Start of Records shown

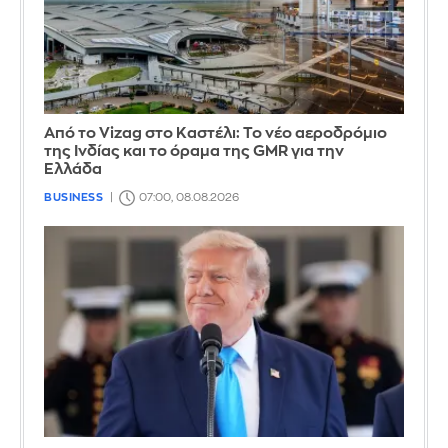
Από το Vizag στο Καστέλι: Το νέο αεροδρόμιο
της Ινδίας και το όραμα της GMR για την
Ελλάδα
BUSINESS
07:00, 08.08.2026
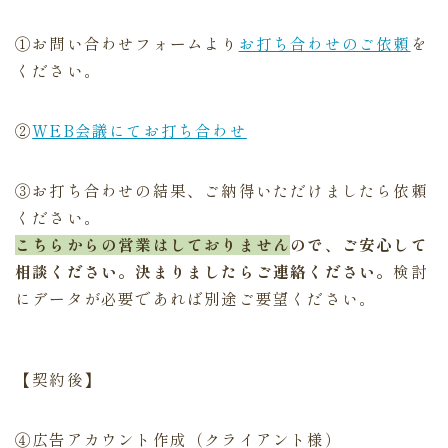
①お問い合わせフォームより
お打ち合わせのご依頼
を
ください。
②
WEB会議にてお打ち合わせ
③お打ち合わせの結果、ご納得いただけましたら依頼
ください。
こちらからの営業はしておりません
ので、ご安心して
相談ください。決まりましたらご連絡ください。
検討
にデータが必要であれば別途ご要望ください。
【契約後】
④広告アカウント作成（クライアント様）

End of Records shown

Work to be completed -
Reproduce the text read from both rows line for line, without any change, and omit the pictures from your answer.

Exercise output -
Από το Vizag στο Καστέλι: Το νέο αεροδρόμιο
της Ινδίας και το όραμα της GMR για την
Ελλάδα
BUSINESS
07:00, 08.08.2026
①お問い合わせフォームより
お打ち合わせのご依頼
を
ください。
②
WEB会議にてお打ち合わせ
③お打ち合わせの結果、ご納得いただけましたら依頼
ください。
こちらからの営業はしておりません
ので、ご安心して
相談ください。決まりましたらご連絡ください。
検討
にデータが必要であれば別途ご要望ください。
【契約後】
④広告アカウント作成（クライアント様）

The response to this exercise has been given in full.